Author lectures on the future of food

Jack Garcia

To eat meat, an animal has to be killed. This seems like an obvious fact, but most people do not think about where their food comes from.

Louise O. Fresco, president of Wageningen University and Research Centre in the Netherlands, talked Thursday about the changing way food is produced, consumed and purchased, and what it could mean for the growing urban populations around the world.

“Do you think in 10 years’ time the tomatoes you are going to eat will come from greenhouses?” Fresco asked.

This was the opening question of her hour-long lecture entitled “Hamburgers in Paradise: Food and Agriculture in the 21st Century,” where she presented to a classroom of about 75 students and faculty members.

While Iowa is a hub for agriculture in the United State, Fresco said fewer people are participating in agriculture world-wide.
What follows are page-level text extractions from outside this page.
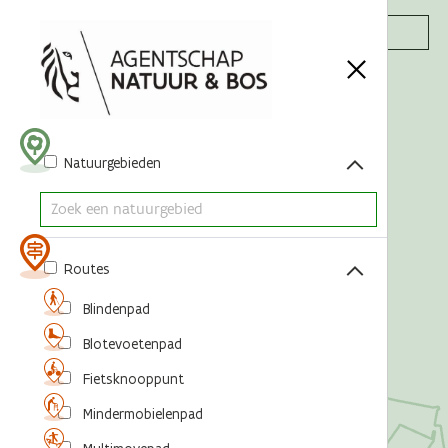
Acties
Natuurgebieden
Routes
Blindenpad
Blotevoetenpad
Fietsknooppunt
Mindermobielenpad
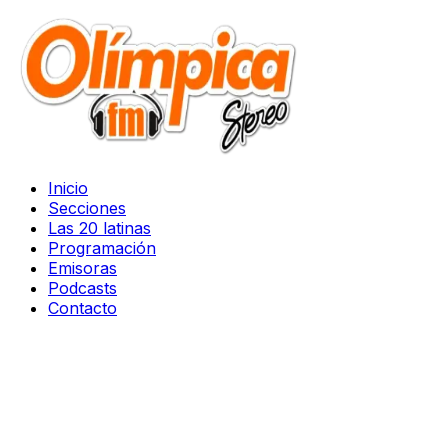
Inicio
Secciones
Las 20 latinas
Programación
Emisoras
Podcasts
Contacto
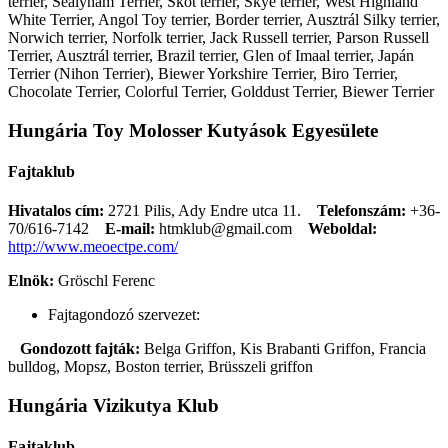
terrier, Sealyham Terrier, Skót terrier, Skye terrier, West Highland
White Terrier, Angol Toy terrier, Border terrier, Ausztrál Silky terrier,
Norwich terrier, Norfolk terrier, Jack Russell terrier, Parson Russell
Terrier, Ausztrál terrier, Brazil terrier, Glen of Imaal terrier, Japán
Terrier (Nihon Terrier), Biewer Yorkshire Terrier, Biro Terrier,
Chocolate Terrier, Colorful Terrier, Golddust Terrier, Biewer Terrier
Hungária Toy Molosser Kutyások Egyesülete
Fajtaklub
Hivatalos cím:
2721 Pilis, Ady Endre utca 11.
Telefonszám:
+36-
70/616-7142
E-mail:
htmklub@gmail.com
Weboldal:
http://www.meoectpe.com/
Elnök:
Gröschl Ferenc
Fajtagondozó szervezet:
Gondozott fajták:
Belga Griffon, Kis Brabanti Griffon, Francia
bulldog, Mopsz, Boston terrier, Brüsszeli griffon
Hungária Vizikutya Klub
Fajtaklub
“An ever declining number of people in rural areas have to feed an ever-growing population in cities,” Fresco said, using this example to show how agriculture is one of the most important topics in the international community.

She said the efficiency of producing food has increased greatly since the 1960s and advocated for trying new ways to use science in the process.
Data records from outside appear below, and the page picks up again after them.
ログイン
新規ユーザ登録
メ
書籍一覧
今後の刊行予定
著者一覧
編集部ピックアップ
“Since 1960, [beef] production has doubled with the same number of cows,” Fresco said, giving a statistic to back up the argument that newer methods are making a difference.

Fresco talked about a world in the future where 3D printing of food could be commonplace in homes. She then asked another question that people may not think about.

“Will we continue to have supermarkets? Actually, I don’t think so,” Fresco said, comparing supermarkets to bookstores in the sense that online shopping could take a lot of the customers.

“The single most important challenge for us is not to produce enough food but to produce safe food,” she said.

Fresco said the best path to producing safer food is to start putting smart chips in every food package.

With that technology, she said a person would not only be able see what the expiration date was but track his or her food all the way back to its source.

The lecture was also a means of teaching some professors, as the topic has the potential to stir up controversy. 

Chance Tennant, freshman in agricultural studies, said he went to the lecture partially because it was required for his English 150 class. 

Tennant said his professor asked students to look for biases and opposing viewpoints in order to learn about how to write about conflict. 

Fresco often said that she could say much more on these topics. She has two books published in English about food, titled “Hamburgers in Paradise” and “Biomass, Food & Sustainability, is There a Dilemma.”

Fresco’s lecture was sponsored by the Department of Agronomy, College of Agriculture and Life Sciences, the World Food Prize Foundation and the committee on lectures.